The citizens are seeking computer inventory records which would reveal who got former K-3 Literacy Director Carolyn Guthrie’s MacBook Air after she retired.
Guthrie turned in her DPI-issued laptop when she retired in 2017 but neglected to log out of her iCloud account. More than a year later, a text message between Guthrie and another former DPI employee was intercepted and used by Superintendent Mark Johnson as pretext for cancelling a multimillion dollar K-3 reading assessment procurement.
The superintendent has maintained ignorance about how the text message was obtained, stating in a sworn deposition last fall that a paper copy of the text message was slid under the door of Deputy Superintendent Pam Shue by an anonymous whistleblower. Johnson has mocked allegations of impropriety with references to his “elite squad of ninjas.”
In DPI’s denial of the public records request, Director of Communications Graham Wilson claimed that the requested computer inventory records were confidential personnel records:
“The requested asset information is confidential pursuant to N.C. Gen. Stat. §§ 126-22, -24 and thus not subject to disclosure. The Department is consequently prohibited from releasing such information.”

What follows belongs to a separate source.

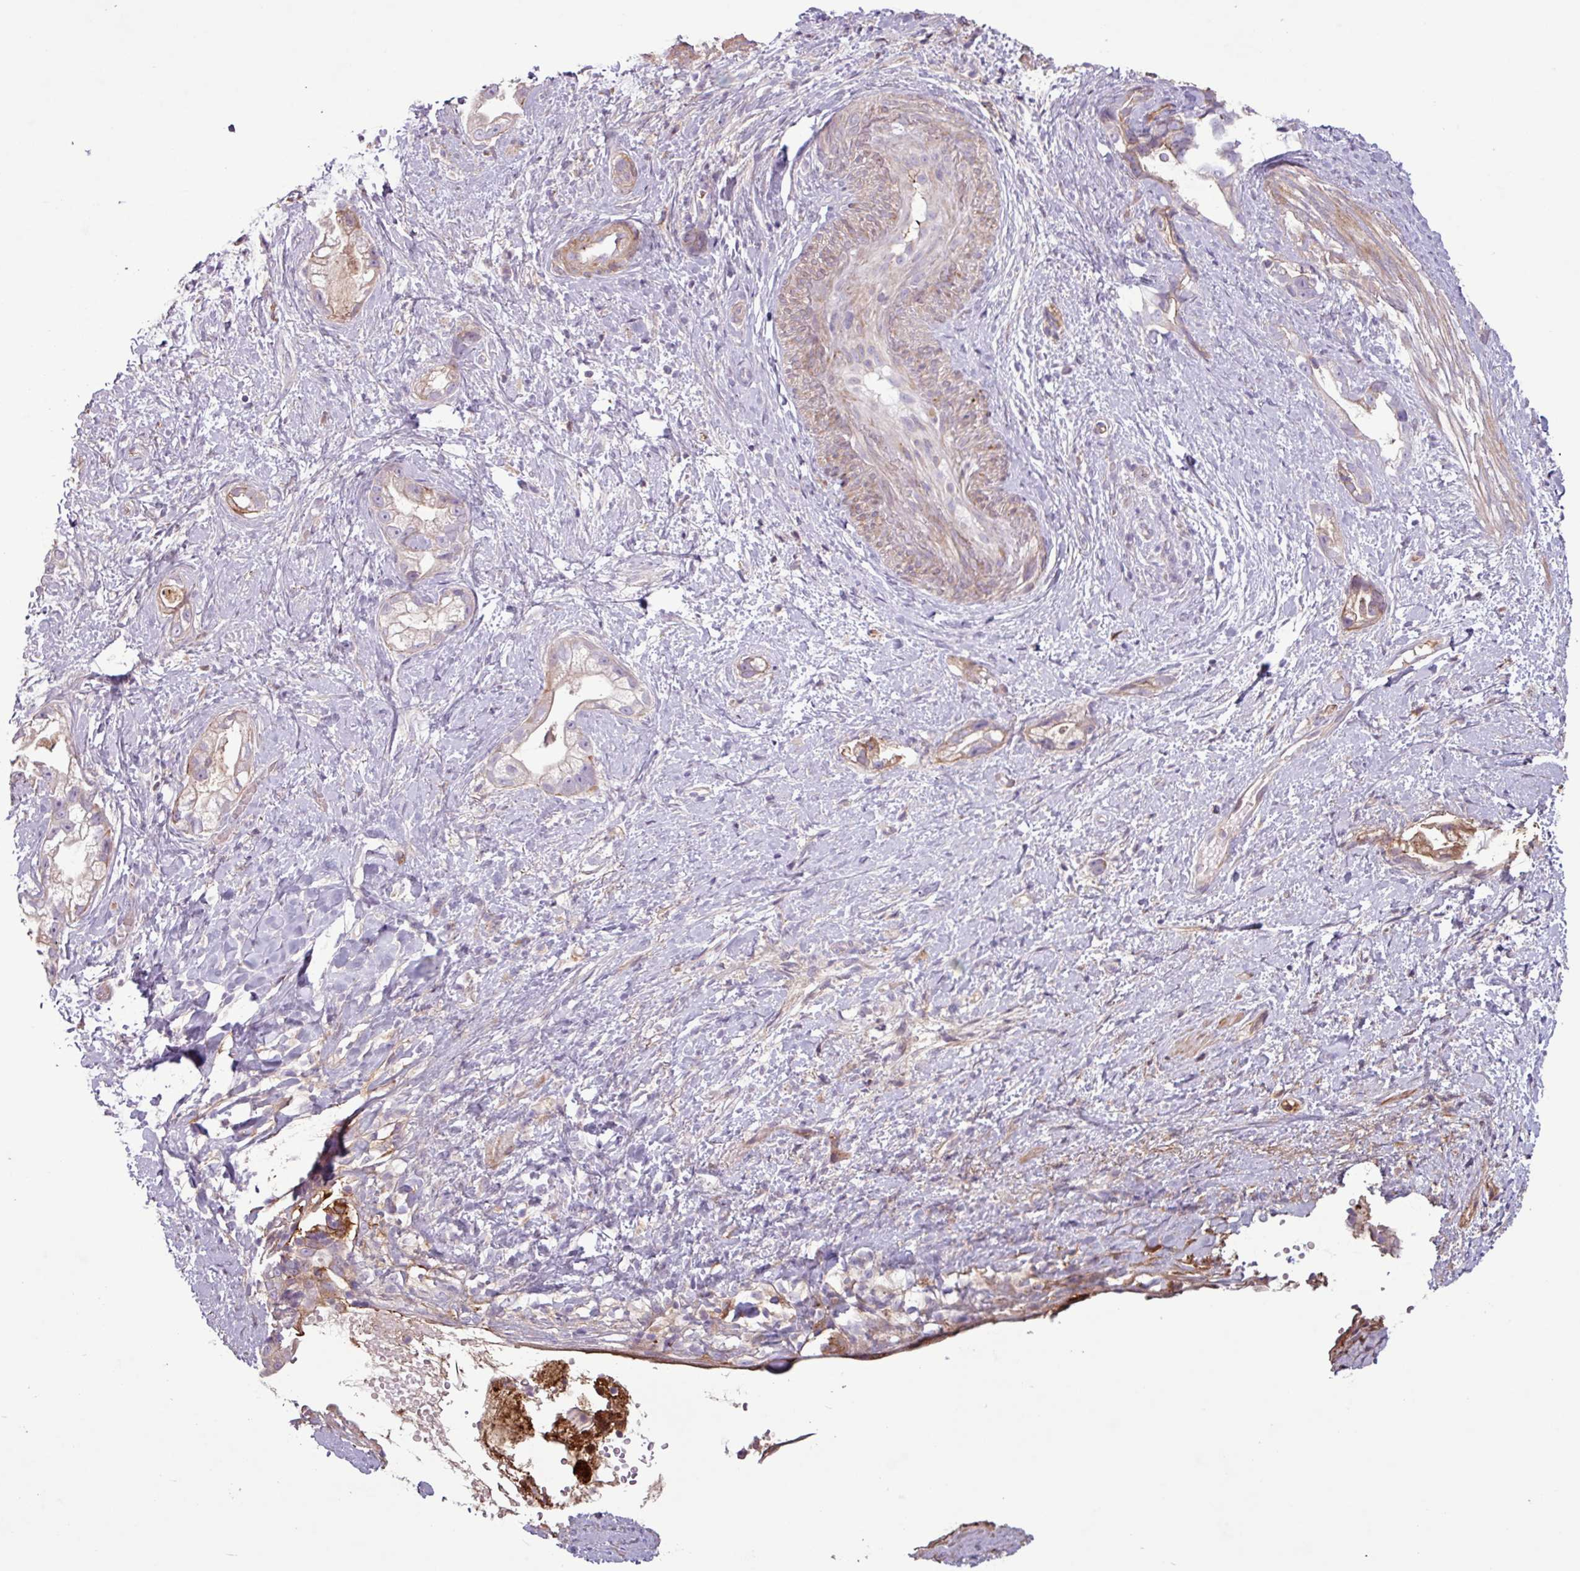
{"staining": {"intensity": "weak", "quantity": "<25%", "location": "cytoplasmic/membranous"}, "tissue": "stomach cancer", "cell_type": "Tumor cells", "image_type": "cancer", "snomed": [{"axis": "morphology", "description": "Adenocarcinoma, NOS"}, {"axis": "topography", "description": "Stomach"}], "caption": "DAB (3,3'-diaminobenzidine) immunohistochemical staining of stomach cancer reveals no significant staining in tumor cells.", "gene": "C4B", "patient": {"sex": "male", "age": 55}}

The statute Wilson cited falls under The Privacy of State Employee Personnel Records, which protects certain sensitive personnel information from being openly available to the public.
That information doesn’t include inventory numbers of computers.
According to Dr. Brooks Fuller, Director of the NC Open Government Coalition, public agencies often try to stretch the personnel exemption to fit anything about an employee. However, the North Carolina Supreme Court has already affirmed that protected personnel information is only information that: 1) is collected by the government employer; 2) for a purpose enumerated in the statute. Those protected purposes are: application, selection, promotion, demotion, transfer, leave, salary, contract for employment, benefits, suspension, performance evaluation, disciplinary actions, and termination.
Dr. Fuller told me, “The question of whether a public employee was assigned a specific publicly funded device does not, in my opinion, meet any of these statutory reasons for exemption. I think this is likely an attempt by DPI to extend the reach of the statute beyond its natural and plain meaning.”
The Department of Public Instruction seems to be working very hard to keep the public in the dark about what really happened with Carolyn Guthrie’s personal communications. That shouldn’t surprise anyone who has paid attention to DPI’s practices regarding public records under Mark Johnson’s leadership. It’s especially unsurprising at this point in time, considering that Johnson’s primary for Lieutenant Governor is right around the corner.
Hypothetically speaking, if Johnson himself had direct knowledge of criminal behavior occurring under DPI’s roof, and if he lied about that in a sworn deposition, this would be a really inconvenient time for such details to come to light.
Of course, North Carolina’s public records law doesn’t include a bad political timing exemption–just as it doesn’t include an exemption for those computer inventory records.